1. Band side step. Place a stretch band loop around your ankles and step side to side 20 times in each direction. You’ll feel this in the glutes.

2. Body-weight squats. Keep your weight in the heels as you shift your rear back into a seated position, then return to standing. 20 reps.

3. Reverse lunge with forward kicks. Step back into a reverse lunge then bring that leg forward and kick. Repeat with the other leg. Do 20 reps for each leg.

4. Row. You can do this with dumbbells or stretch bands. Focus on the middle part of the back (this is great if you work at a computer all day!). 20 reps.

5. Pushups. Lower your knees if necessary but try for a full plank start. 10–12 reps.

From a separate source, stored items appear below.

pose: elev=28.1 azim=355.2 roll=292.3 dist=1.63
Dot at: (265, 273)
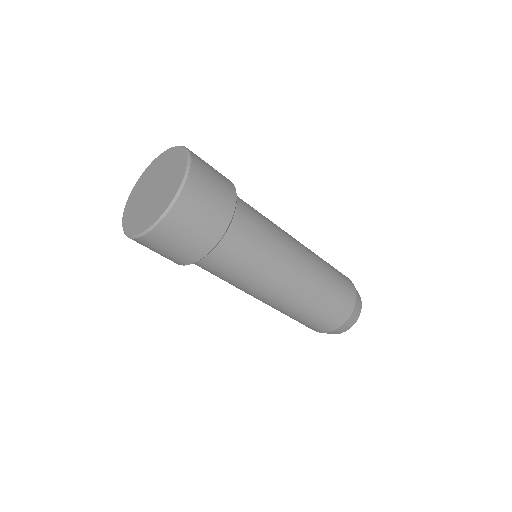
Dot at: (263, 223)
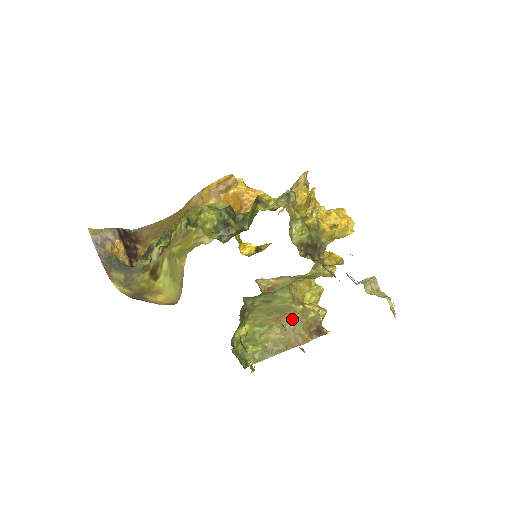
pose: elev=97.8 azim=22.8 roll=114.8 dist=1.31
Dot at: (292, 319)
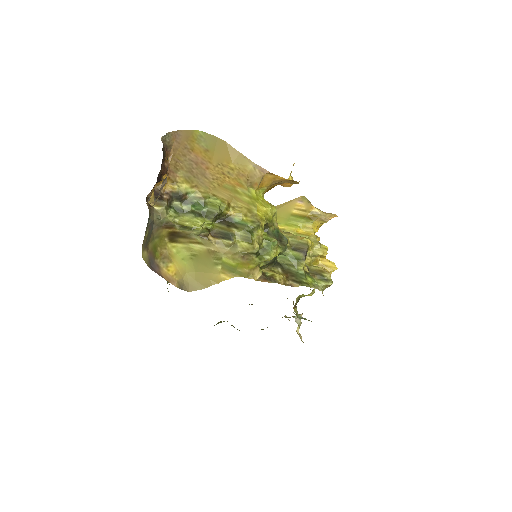
Dot at: occluded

6. Body saw. Jen likes to use Waters’ Valslides (pictured below), a clever, portable take on a slide board, for these . With your feet on the slides (or improvise the same principle with towels underfoot if you have hardwood or tile floors), assume a forearm plank position. Push your feet to travel away, then pull yourself back for—you guessed it—20 reps. You control your range of motion and difficulty.

Rest for 30 to 60 seconds, then repeat the entire Circuit 1 sequence a total of three times.

Rest for one minute, then begin Circuit 2, which continues below the photo.

Credit: Courtesy Photo

Circuit 2

Perform these exercises with no rest between each.

1. Single leg step-ups. Start with both feet on the ground, then step up onto a stair or low bench and step back down. Repeat with the other leg and so on for 20 reps each leg. The higher the step, the harder it is (remember to tighten your core!).

2. Fire hydrant with a kick. On your hands and knees, lift bent leg out to the side and return. Change legs and repeat, 20 reps each.

3. Donkey kicks. On hands and knees, kick leg back, pushing through the heel and squeezing the glute, 20 times. Change legs.

4. Single-leg bridge. Lay on your back, feet on the floor. Lift pelvis, then extend one leg toward the sky. Raise and lower pelvis with raised leg 20 times. Change legs and repeat.

5. Side plank. With feet stacked (optional: place them on a Valslide) and body lifted, shift hip down to the floor then back up for a 2-second hold at top; do 10 reps each side.

6. Mountain climber. Assume a plank position, then bring knee toward chest and return to extended position, 20 times each leg (optional: place feet on slides).

7. Upside down snow angel. Place feet on slides and assume plank position (with either extended arms or on forearms). Keep legs extended and without bending knees or shifting body (yes, it’s hard!), open and close your legs 20 times.

8. Bicep curls. 20 reps with 8- to 10-pound weights.

9. Dips with body weight. Sit on a bench and place hands on either side of body, tops of fingers facing forward. Scoot butt off the bench and, using the triceps, lower and raise your body 20 times.

Rest for 30 to 60 seconds, then repeat the entire Circuit 2 sequence a total of three times. For the last exercise, reach around and pat yourself on the back, because you're done!